**Selected excerpt:**
.....

As for going back to work, I was able to ask for short-term disability and that was the best thing I could've done. Obviously they can't give you maternity leave, but perhaps the could arrange a personal leave of absence or a STD temporary leave. I went back to work the next day after the D&C and was an utter basket case. For me, I went to my sister's place in California for two weeks and just vegged out and let someone else do all the worrying. I know you obviously cannot do that with two other children, but start by having someone intercept your mail for a little while. Those shower invitations aren't really helping you, just reminding you of what happened. Maybe you could ask your husband to get the mail and keep those invitations seperate and you can deal with them later.
You are NOT selfish. This is a loss, one that is as legitimate as if another child (heaven-forbid) or the loss of a spouse. DO NOT FEEL GUILTY for being sad about losing her or let anyone tell you should be over it. I cannot believe your mom said you should be over it. That's just horrible and cruel. You never get over the loss of a child, you need to mourn Evelyn's loss in your own way. It does get better, though I can absolutely give you that hope. Cry and cry and know its ok, how ever long it takes for you to miss her and cry for the loss of her life, her potential. Her soul is and always will be with you. I'm not a spiritual person, but I honestly believe that! I went and got a tattoo of a Phoenix (which was rising from the ashes) with two stars for my two lost babies so that I would always have a physical reminder of them being here with me, even if it was for a short time.

.....

**Records drawn from a dataset:**
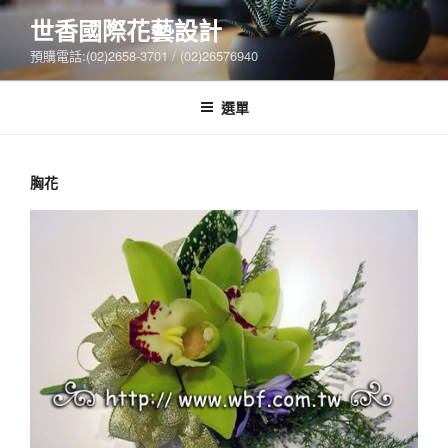
跳
世香國際花藝設計
至
預購電話:(02)2658-3701 / (02)26576940
主
要
內
選單
容
胸花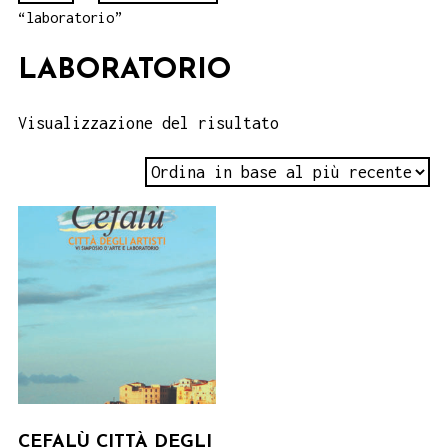
“laboratorio”
LABORATORIO
Visualizzazione del risultato
CEFALÙ CITTÀ DEGLI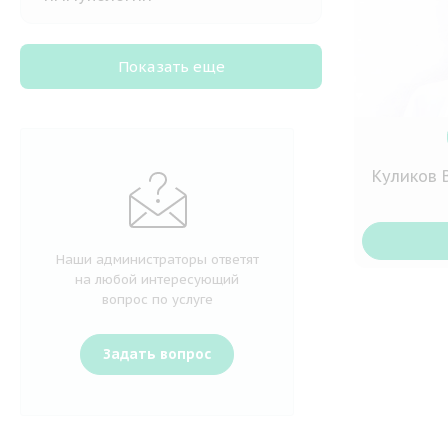
Показать еще
Куликов 
Наши администраторы ответят
на любой интересующий
вопрос по услуге
Задать вопрос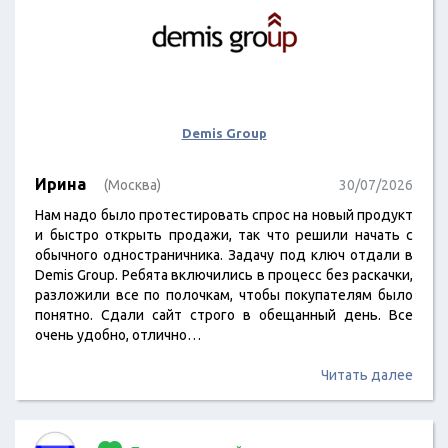
Demis Group
Ирина
(Москва)
30/07/2026
Нам надо было протестировать спрос на новый продукт
и быстро открыть продажи, так что решили начать с
обычного одностраничника. Задачу под ключ отдали в
Demis Group. Ребята включились в процесс без раскачки,
разложили все по полочкам, чтобы покупателям было
понятно. Сдали сайт строго в обещанный день. Все
очень удобно, отлично…
Читать далее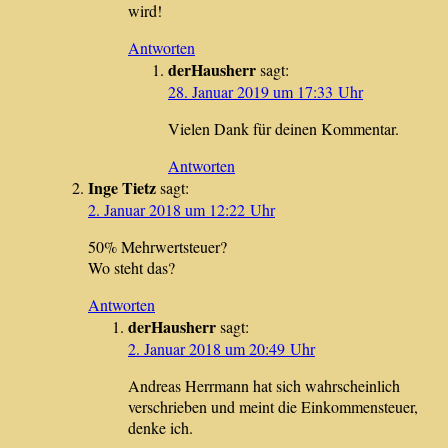
wird!
Antworten
derHausherr
sagt:
28. Januar 2019 um 17:33 Uhr
Vielen Dank für deinen Kommentar.
Antworten
Inge Tietz
sagt:
2. Januar 2018 um 12:22 Uhr
50% Mehrwertsteuer?
Wo steht das?
Antworten
derHausherr
sagt:
2. Januar 2018 um 20:49 Uhr
Andreas Herrmann hat sich wahrscheinlich
verschrieben und meint die Einkommensteuer,
denke ich.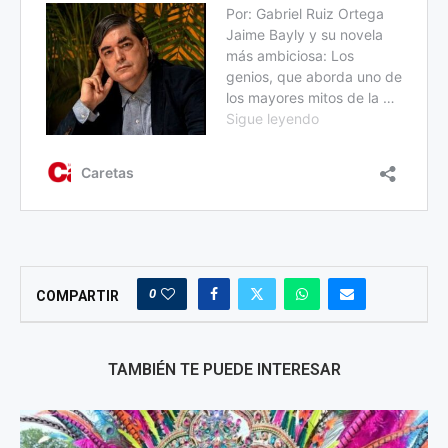
0
COMPARTIR
TAMBIÉN TE PUEDE INTERESAR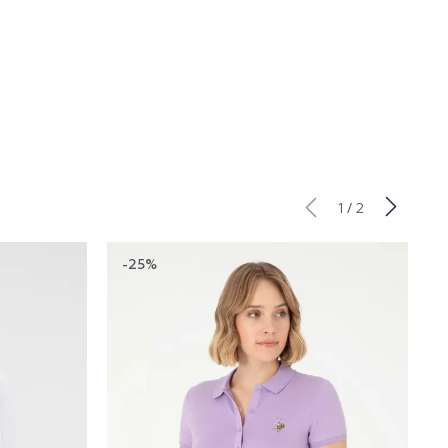
/
1
2
-25%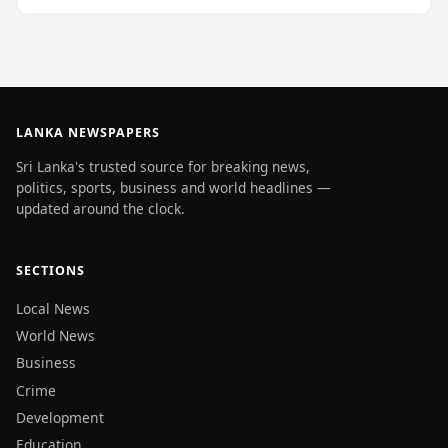
LANKA NEWSPAPERS
Sri Lanka's trusted source for breaking news,
politics, sports, business and world headlines —
updated around the clock.
SECTIONS
Local News
World News
Business
Crime
Development
Education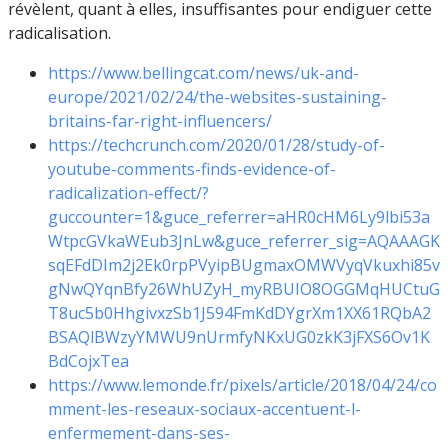
révèlent, quant à elles, insuffisantes pour endiguer cette
radicalisation.
https://www.bellingcat.com/news/uk-and-
europe/2021/02/24/the-websites-sustaining-
britains-far-right-influencers/
https://techcrunch.com/2020/01/28/study-of-
youtube-comments-finds-evidence-of-
radicalization-effect/?
guccounter=1&guce_referrer=aHR0cHM6Ly9lbi53a
WtpcGVkaWEub3JnLw&guce_referrer_sig=AQAAAGK
sqEFdDIm2j2Ek0rpPVyipBUgmaxOMWVyqVkuxhi85v
gNwQYqnBfy26WhUZyH_myRBUIO8OGGMqHUCtuG
T8uc5b0HhgivxzSb1J594FmKdDYgrXm1XX61RQbA2
BSAQlBWzyYMWU9nUrmfyNKxUG0zkK3jFXS6Ov1K
BdCojxTea
https://www.lemonde.fr/pixels/article/2018/04/24/co
mment-les-reseaux-sociaux-accentuent-l-
enfermement-dans-ses-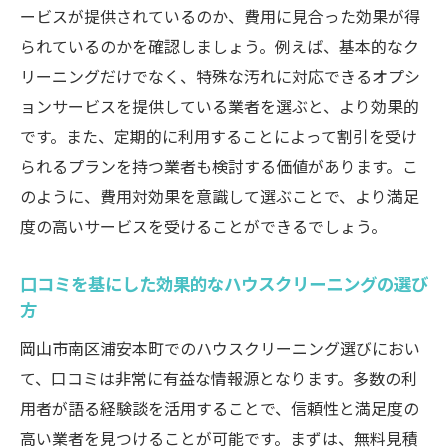
ービスが提供されているのか、費用に見合った効果が得
られているのかを確認しましょう。例えば、基本的なク
リーニングだけでなく、特殊な汚れに対応できるオプシ
ョンサービスを提供している業者を選ぶと、より効果的
です。また、定期的に利用することによって割引を受け
られるプランを持つ業者も検討する価値があります。こ
のように、費用対効果を意識して選ぶことで、より満足
度の高いサービスを受けることができるでしょう。
口コミを基にした効果的なハウスクリーニングの選び
方
岡山市南区浦安本町でのハウスクリーニング選びにおい
て、口コミは非常に有益な情報源となります。多数の利
用者が語る経験談を活用することで、信頼性と満足度の
高い業者を見つけることが可能です。まずは、無料見積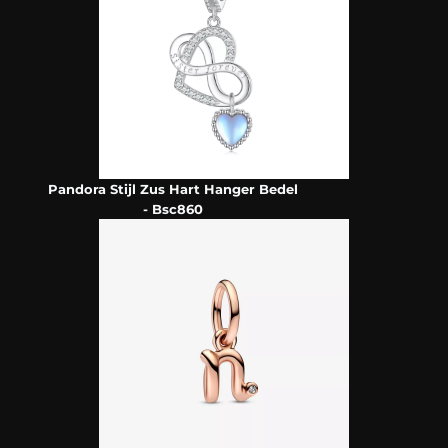
Pandora Stijl Zus Hart Hanger Bedel
- Bsc860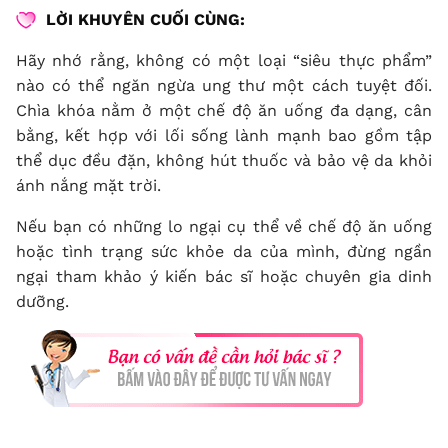
LỜI KHUYÊN CUỐI CÙNG:
Hãy nhớ rằng, không có một loại “siêu thực phẩm”
nào có thể ngăn ngừa ung thư một cách tuyệt đối.
Chìa khóa nằm ở một chế độ ăn uống đa dạng, cân
bằng, kết hợp với lối sống lành mạnh bao gồm tập
thể dục đều đặn, không hút thuốc và bảo vệ da khỏi
ánh nắng mặt trời.
Nếu bạn có những lo ngại cụ thể về chế độ ăn uống
hoặc tình trạng sức khỏe da của mình, đừng ngần
ngại tham khảo ý kiến bác sĩ hoặc chuyên gia dinh
dưỡng.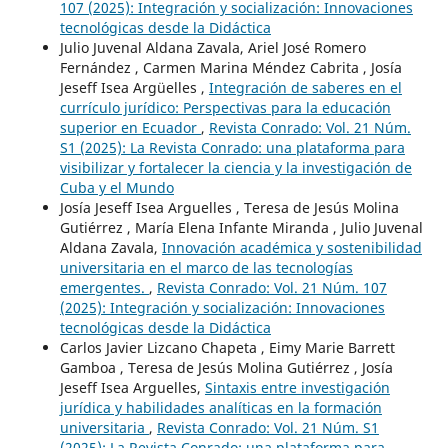
107 (2025): Integración y socialización: Innovaciones
tecnológicas desde la Didáctica
Julio Juvenal Aldana Zavala, Ariel José Romero
Fernández , Carmen Marina Méndez Cabrita , Josía
Jeseff Isea Argüelles ,
Integración de saberes en el
currículo jurídico: Perspectivas para la educación
superior en Ecuador
,
Revista Conrado: Vol. 21 Núm.
S1 (2025): La Revista Conrado: una plataforma para
visibilizar y fortalecer la ciencia y la investigación de
Cuba y el Mundo
Josía Jeseff Isea Arguelles , Teresa de Jesús Molina
Gutiérrez , María Elena Infante Miranda , Julio Juvenal
Aldana Zavala,
Innovación académica y sostenibilidad
universitaria en el marco de las tecnologías
emergentes.
,
Revista Conrado: Vol. 21 Núm. 107
(2025): Integración y socialización: Innovaciones
tecnológicas desde la Didáctica
Carlos Javier Lizcano Chapeta , Eimy Marie Barrett
Gamboa , Teresa de Jesús Molina Gutiérrez , Josía
Jeseff Isea Arguelles,
Sintaxis entre investigación
jurídica y habilidades analíticas en la formación
universitaria
,
Revista Conrado: Vol. 21 Núm. S1
(2025): La Revista Conrado: una plataforma para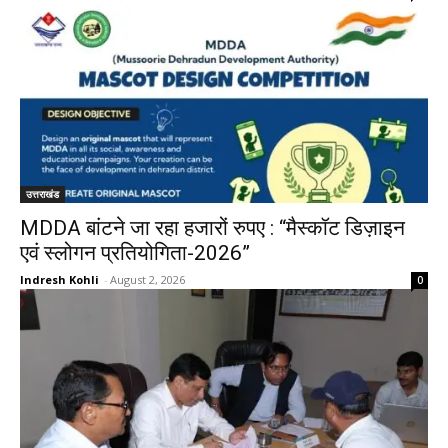
उत्तराखंड
MDDA बांटने जा रहा हजारों रुपए : “मैस्कॉट डिज़ाइन
एवं स्लोगन प्रतियोगिता-2026”
Indresh Kohli
-
August 2, 2026
0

.....

**Set of tasks:**
1. Answer these questions using the post about pregnancy loss:
(a) Where did the writer spend two weeks?
(b) Whose loss does the writer say must be mourned in one's own way?
(c) What tattoo did the writer get?
2. Pick up the post about pregnancy loss and continue it from its final sentence.
The items come from a separate source.

**Outputs in order:**
1.
(a) At the writer's sister's place in California.
(b) Evelyn's.
(c) A Phoenix rising from the ashes, with two stars for the writer's two lost babies.

2.
I'm glad you named her. I was too early to know if I was having a boy or girl so I just called mine Angel and Precious. I cried for days on end, I felt like nothing was ever worth anything and there was no point to even being here. Give yourself time to be a real person who has experienced true and traumatic loss, which is just as real as anyone elses. It takes a while to get back to yourself, but you will get there and it is worth it to try again, and don't forget your Evelyn will be waiting for you someday!!!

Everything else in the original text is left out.